Given records |
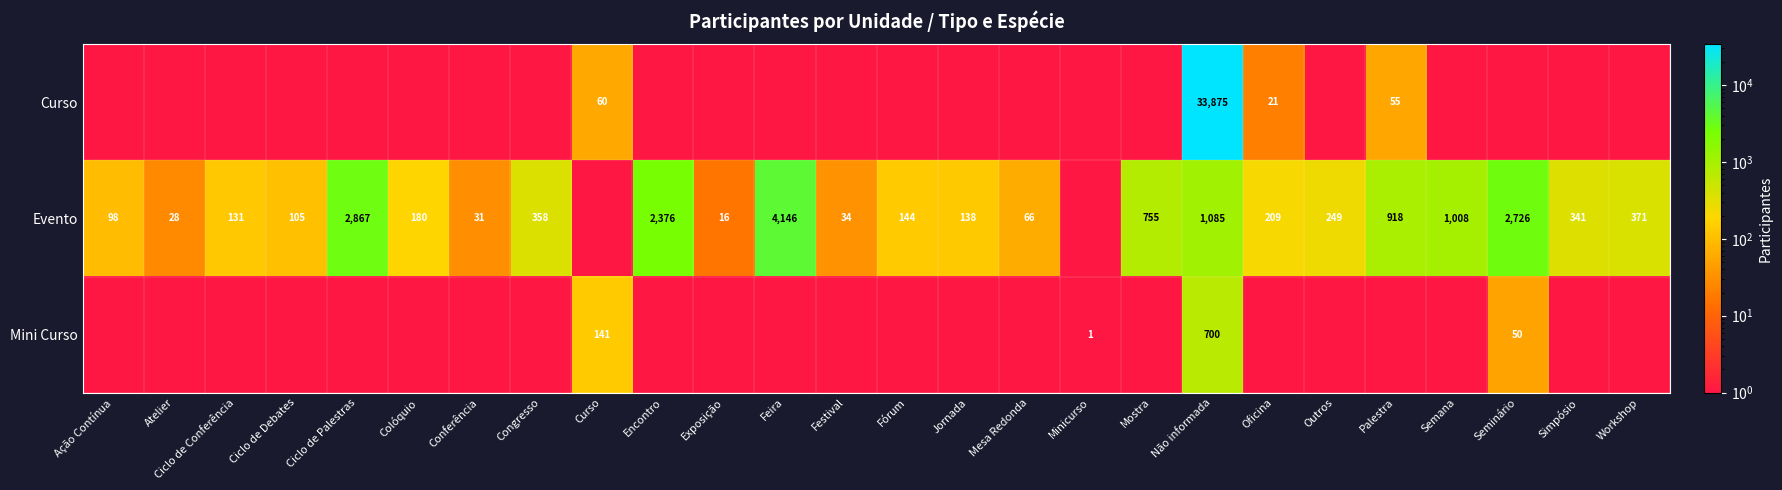

The value of Evento at Ciclo de Conferência is 131.0. True or false?

True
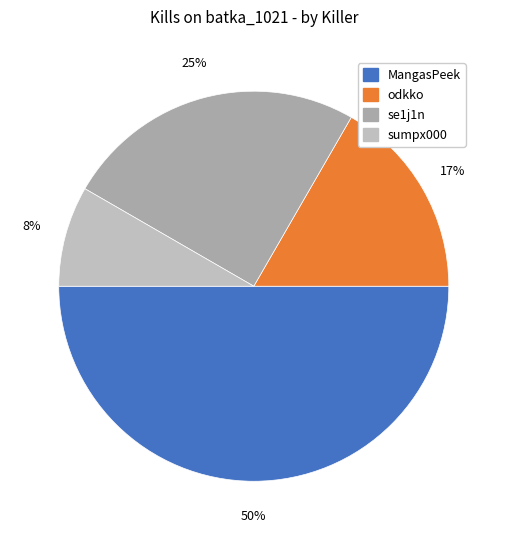

How many segments does this pie chart have?

4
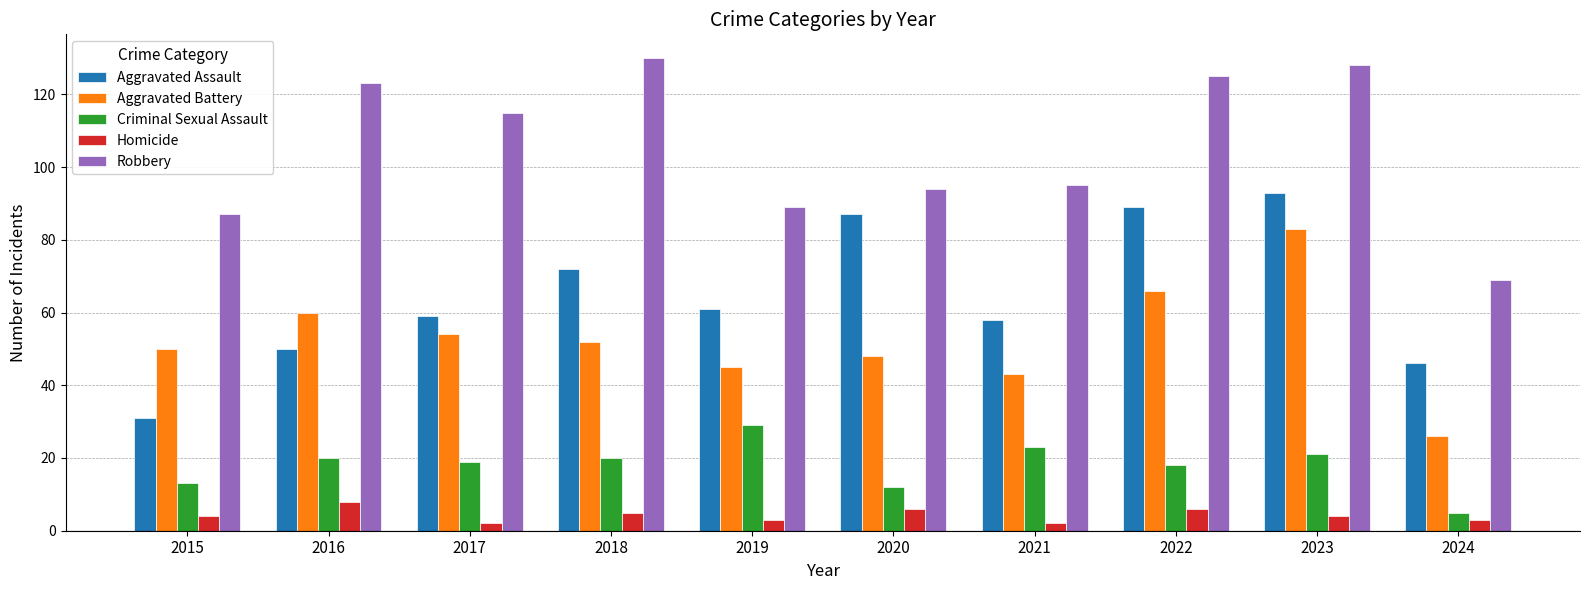

What is the approximate value of Robbery at 2024?

69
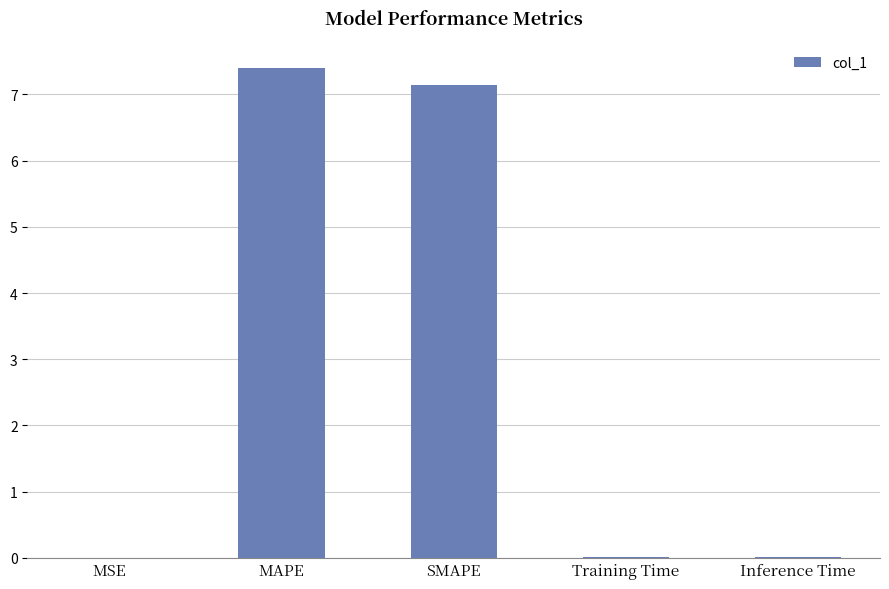

Is it true that the value at MAPE is 7.4?

True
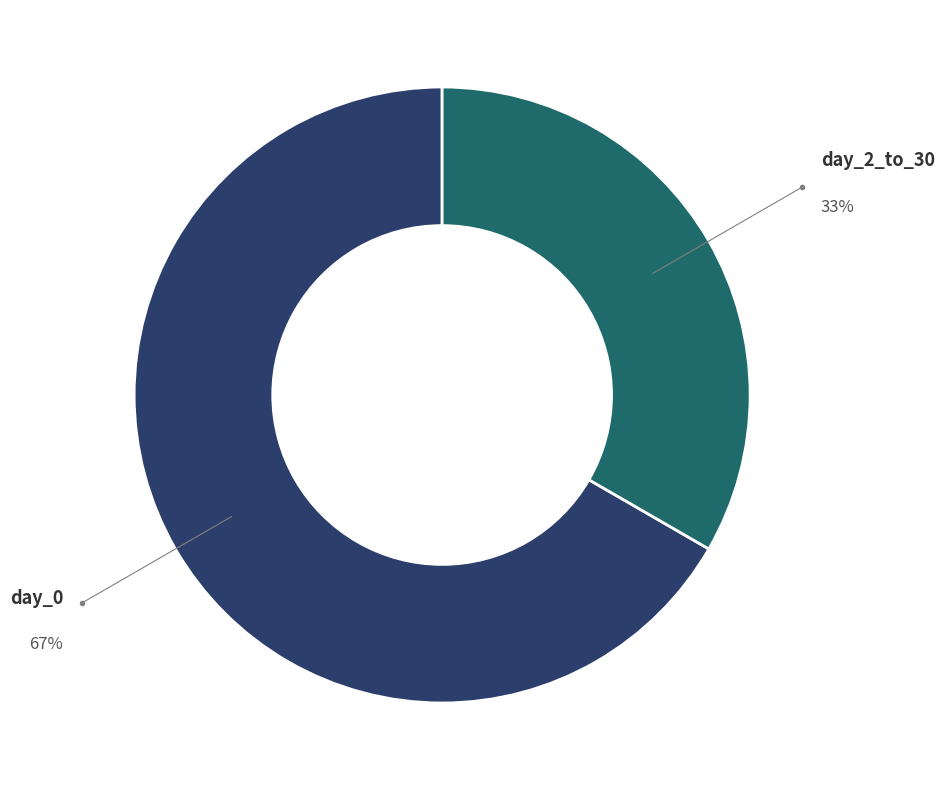

The day_2_to_30 slice represents 33% of the pie. True or false?

True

What is needed | Convert the entries above into a JSON list of strings, one string per line, starting at the line containing "What is the" and ending with the last line of the entries. Leave out blank lines and the pictures.

Written solution |
[
  "What is the approximate value of Robbery at 2024?",
  "69",
  "Is it true that the value at MAPE is 7.4?",
  "True",
  "The day_2_to_30 slice represents 33% of the pie. True or false?",
  "True"
]